This week the 4th South African-Japan Universities (SAJU) conference took place at the Future Africa auditorium at the University of Pretoria, where over 220 delegates were in attendance.

According to SAJU, all parties declared a deeply felt belief that collaboration between academics, institutions and nations is the way to go if the world’s problems are to be tackled and if the United Nations sustainable development goals are to be realised across the globe.

“What we have at SAJU is a collective space that allows for transdisciplinary research that crosses national borders and disciplines.

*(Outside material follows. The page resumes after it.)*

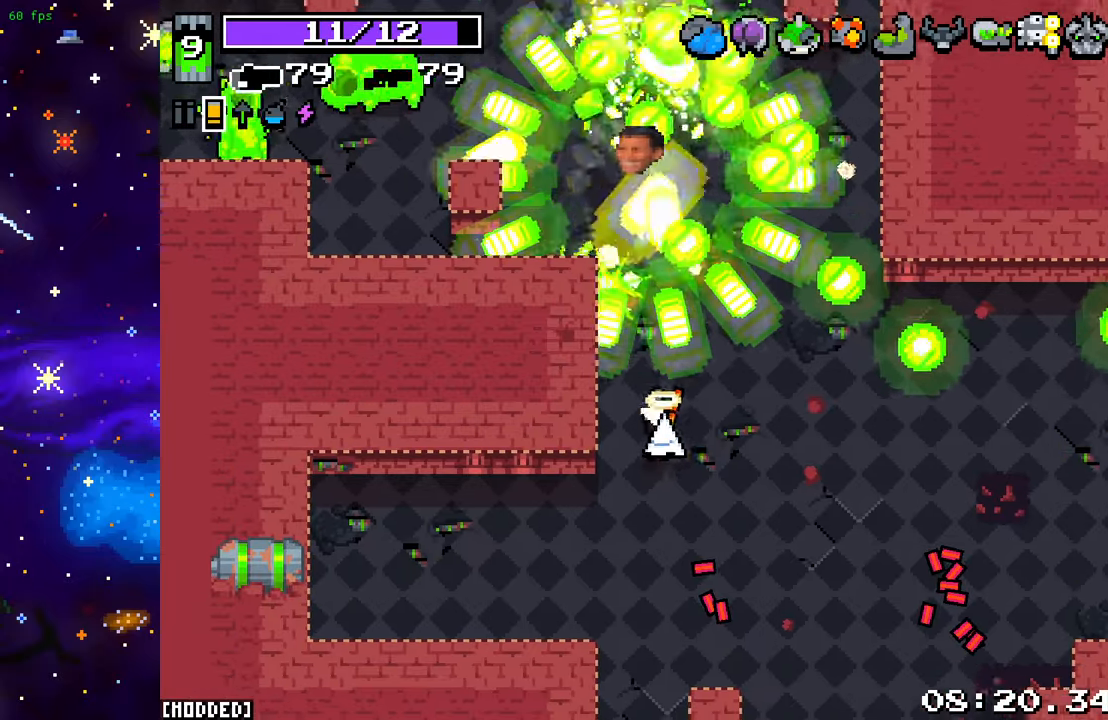
{"buttons": [], "left_stick": "up-right", "right_stick": "up-left", "events": [[267, "right_stick", "up-left"], [300, "left_stick", "up"], [433, "left_stick", "up-right"]]}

We need to ensure that we use this space as this network opportunity cleverly, strategically, efficiently and productively,” said UP vice-chancellor and principal, Professor Tawana Kupe.

Furthermore, the Vice President of the Tokyo University of Foreign Studies, Professor Jun Matsukuma, agreed that with relationships now solidified between South Africa and Japanese scholars over the past decade, it was time now to explore transdisciplinary collaborations, as this promised to create more positive outcomes.

“There is ample room for jurist and engineers, economics and medical scientist, and sociologist and geologist to now work together,” added Matsukuma.

Matsukuma adds that there are three advantages of the SAJU relationship.

Firstly both South Africa and Japan had made significant efforts to confront their own social problems and consequently had a unique perspective about science and its relationship with society.

Secondly, the SAJU forum serves as an ideal platform to hold conversations to foster mutual trust, which is a critical prerequisite for effective research collaboration.

Lastly, the openness of the SAJU forum to engage government and business communities has also afforded the forum the chance to engage and learn from practitioners as well.